Benefits of Creating a Free Account on Snowflake

There are several benefits to creating a free account on Snowflake.

  • First, it allows you to try out Snowflake before you commit to a paid subscription. This is a great way to see if Snowflake is the right data warehouse for your business.
  • Second, a free account on Snowflake gives you access to all of the features of Snowflake. This includes the ability to store and process data, run queries, and create dashboards.
  • Third, a free account on Snowflake is a great way to learn about Snowflake. You can use the free trial to explore the Snowflake platform and learn how to use it.

Provide your information here to create a free snowflake account

Next, you will get an email to activate your account. Once you do so, create an user id and password to login to your account.

Load historical data to Snowflake

Create a S3 bucket & upload a few files (Historical data)

The following CSV files contain 6 columns — First Name, Last Name, Address, City, State, Zip

Create a table on Snowflake to store the S3 data

Create a new worksheet and execute the following queries.

Define a Snowflake external stage which will point this new S3 location

Acquire the credentials from your account

Execute the following query to define a stage.

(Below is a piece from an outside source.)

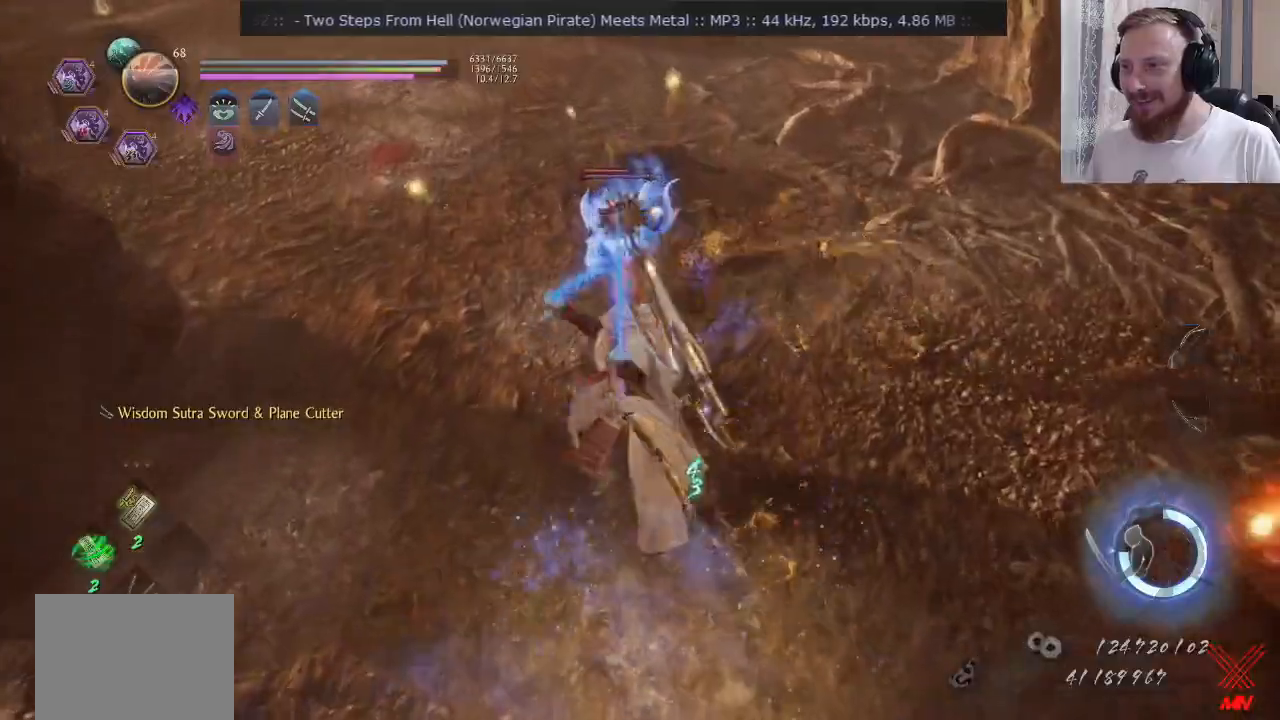
{"dt_ms": 501, "buttons": [], "left_stick": "up-left", "right_stick": "center", "events": [[67, "SQUARE", "down"], [84, "left_stick", "up"], [150, "left_stick", "up-left"], [167, "SQUARE", "up"]]}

Provide your aws_key and aws_secret here.

CREATE OR REPLACE STAGE "my_s3_stage"
URL = 's3://neopiu/historical-data/'
CREDENTIALS=(AWS_KEY_ID='<AWS_KEY>' AWS_SECRET_KEY='<AWS_SECRET>')
FILE_FORMAT = (TYPE = 'CSV');

Use the COPY command to copy the historical S3 files to your new Snowflake table

Load realtime data

Create another folder inside your S3 bucket where you want to ingest realtime data

Define a Snowflake external stage which will point to this S3 location

CREATE OR REPLACE STAGE my_s3_realtime_stage
URL = 's3://neopiu/realtime-data/'
CREDENTIALS=(AWS_KEY_ID='<>' AWS_SECRET_KEY='<>')
FILE_FORMAT = (TYPE = 'CSV');

Define a Snowpipe

CREATE OR REPLACE PIPE snowpipe_daily AUTO_INGEST=TRUE AS
COPY INTO SOURCE_DATA
FROM @my_s3_realtime_stage
FILE_FORMAT = (TYPE = 'CSV')
ON_ERROR = 'CONTINUE';

Use the following query to display the notification channel for the snowpipe. Take a note of this.

Create an event notification on that bucket to publish messages to SQS as soon as new files arrive on that bucket

Under the destination section, provide the notification channel name under the SQS queue name.

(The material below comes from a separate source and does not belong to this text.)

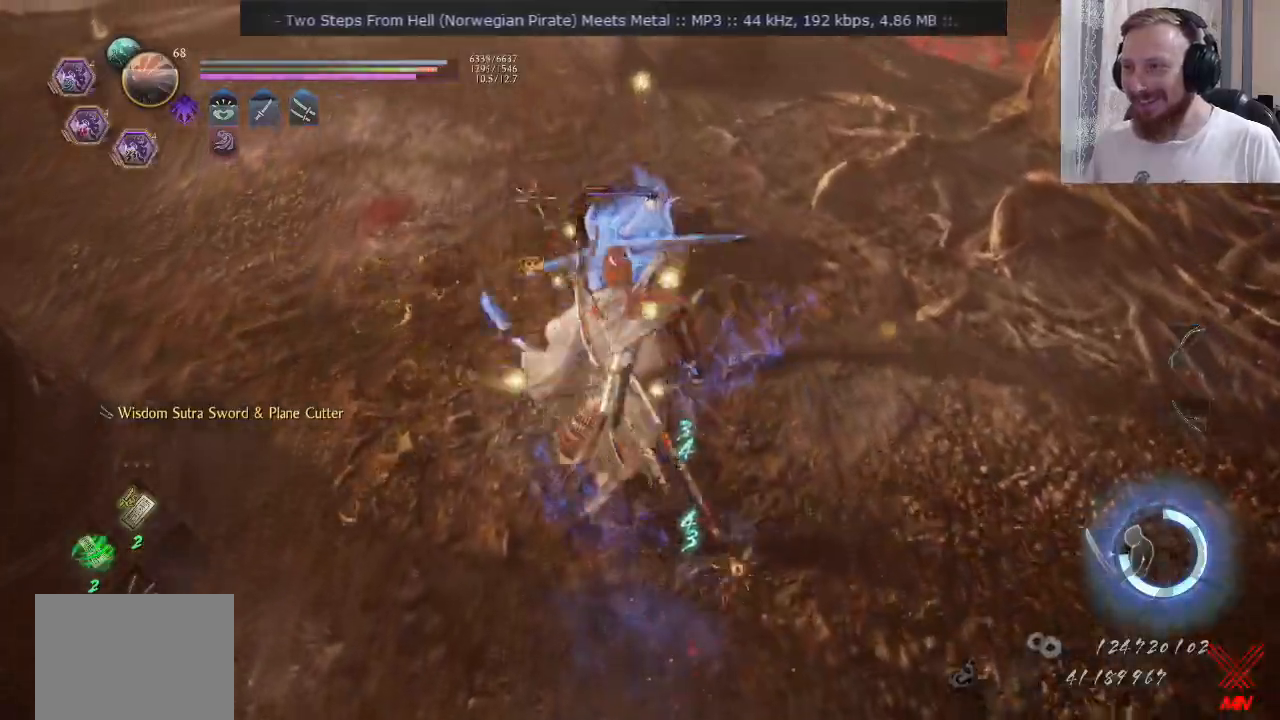
{"dt_ms": 500, "buttons": [], "left_stick": "up-left", "right_stick": "right", "events": [[50, "TRIANGLE", "down"], [167, "TRIANGLE", "up"], [417, "right_stick", "right"]]}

Your realtime data ingestion setup is now complete.

Upload a file and see if Snowpipe is able to copy the data in realtime

Upload a couple of files under the realtime-data bucket. Ensure that the structure matches the destination table schema.

The data should flow to your destination table within a couple of minutes.

Note! The lag time is determined by a number of factors, including the size of the data set, the frequency of ingestion, and the performance of the Snowflake and S3 infrastructure.

Conclusion

In this blog post, we have walked you through the steps involved in using the COPY command and a snowpipe to migrate data from S3 to Snowflake. We have also discussed the prerequisites for using the COPY command, as well as the steps involved in creating a Snowflake table, an S3 bucket, and a Snowpipe stage. We hope that this blog post has been helpful.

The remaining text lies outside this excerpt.